When Procter & Gamble recruited a research company to videotape householders mopping their floors, they were hoping it would help lead them to developing a new kind of floor-cleaning product. What researchers found was that 65% of the time people spent washing their floors was actually spent cleaning the mop, and this area was where P&G could make a big difference to the consumer. Cue the Swiffer, the cloth-based floor-cleaning system that does away with the need for traditional mops.
The genius of strangers
The fact that a set of eyes from outside the client company was able to spot this is no accident, Lehrer says. Most people are better at making a breakthrough if the problem they’re working on is some distance away from them, whether that be in a slightly different discipline to the one they’re usually working in, or there’s actual, physical distance between them. Lehrer says scientists have been found to be quicker at solving a problem when they think the people they’re solving it for are in another country rather than in the lab next door. The web site innocentive.com, where businesses offer rewards for solutions to complex industrial problems, has shown that the best chance of a solution comes when a specialist from a field not directly related to the issue is involved. When a diverse group of specialists from outside are on board, the chances are even better.

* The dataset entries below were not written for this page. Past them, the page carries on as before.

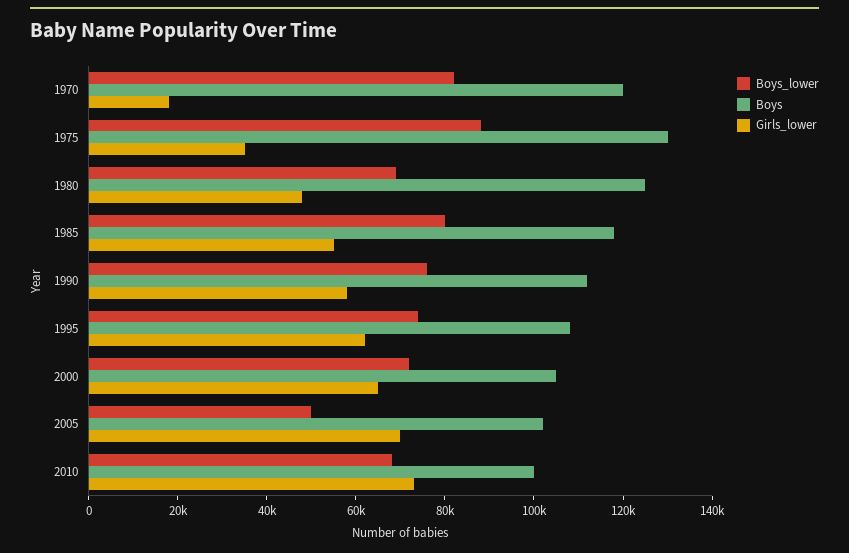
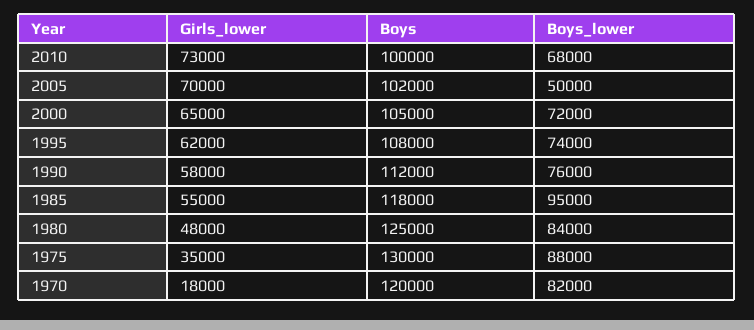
Boys_lower, 1980: 70000 -> 84000
Boys_lower, 1985: 80000 -> 95000

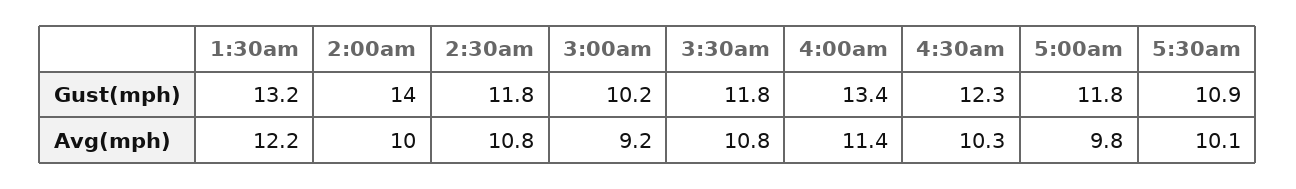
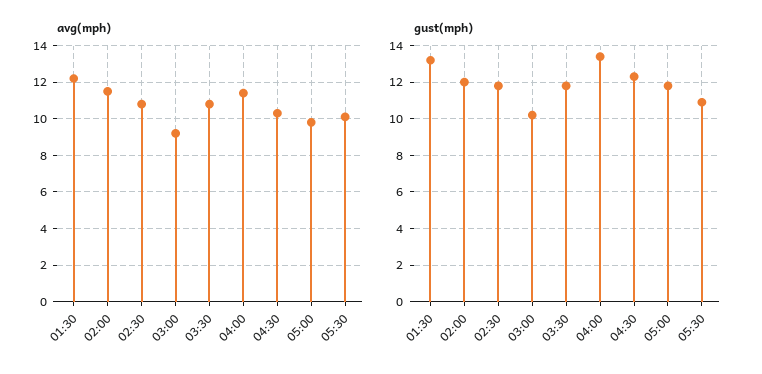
Gust(mph), 2:00am: 14 -> 12
Avg(mph), 2:00am: 10 -> 11.5

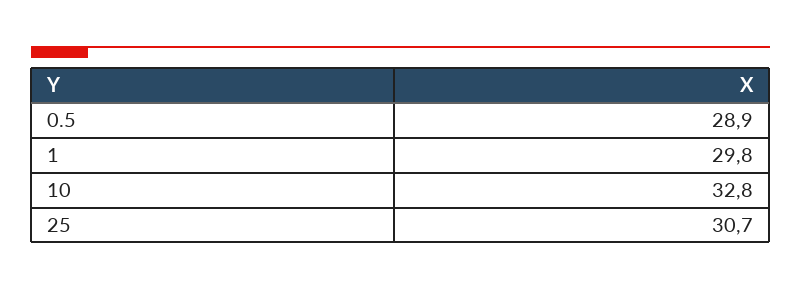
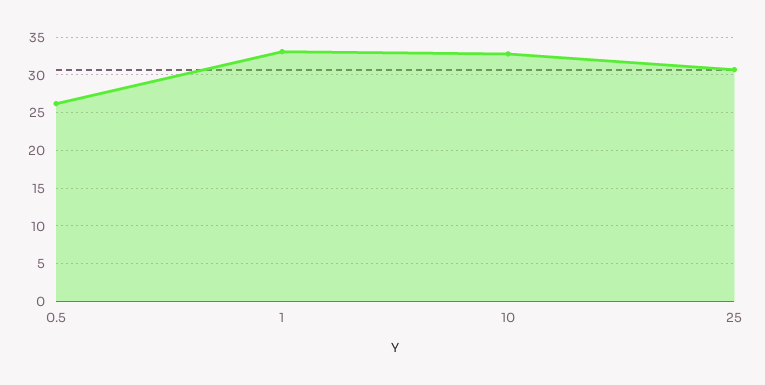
0.5: 28.9 -> 26
1: 29.8 -> 33

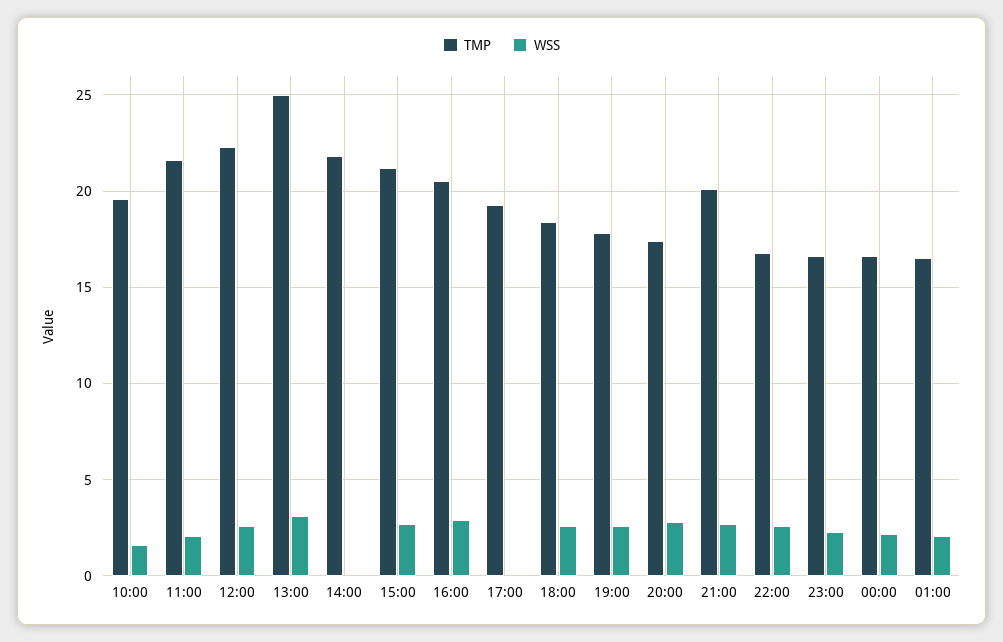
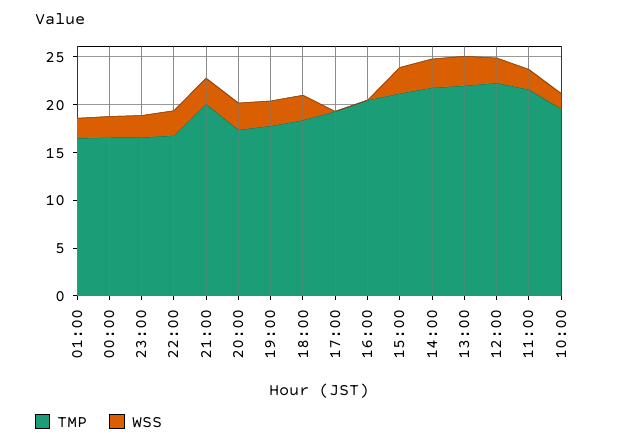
TMP, 13:00: 25 -> 22
WSS, 14:00: 0 -> 3
WSS, 16:00: 3 -> 0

“One of the reasons impossible problems seem impossible is because the people trying to solve them are locked into a particular way of thinking,” he says. Outsiders are not bound by these intellectual shackles, says Lehrer. “Sometimes all it takes is a good question to allow an insider to think about something in a new way.”
This doesn’t sound like it bodes well for research and development departments. “Make sure you’ve got a diverse team,” is Lehrer’s advice on R&D. “People are very good at slipping into the outsider’s perspective.” Researchers are also very good, Lehrer says, at finding ways to exclude data samples that simply sound wrong or buck the trend being shown by other research. These apparent anomalies should be more closely examined; they might just contain the keys to a breakthrough.
If diversity is an asset, and outsiders can often see what people close to a problem cannot, then what does this mean for the drawing of research panels? Lehrer isn’t sure, though he does believe it underlines the value of a well-run and – crucially – well-analysed focus group. He points to a group session run by MTV to illustrate where market researchers might miss the forest for the trees. Participants in the MTV study were given a dial to turn up or down while they watched a programme to indicate their level of enjoyment as the show progressed, but at the climax of the show, enjoyment appeared to fall off a cliff. The researchers found that it was not that viewers didn’t like what they were watching; in fact, they were so absorbed by it, they forgot all about turning their dials.
“In the same way as the secret of decision-making is to think about thinking, to understand a focus group and get inside their head, don’t just take the results at face value. Focus groups are an important source of information; it’s not the word of god.”
Jonah Lehrer is the author of Proust Was a Neuroscientist and the bestseller How We Decide.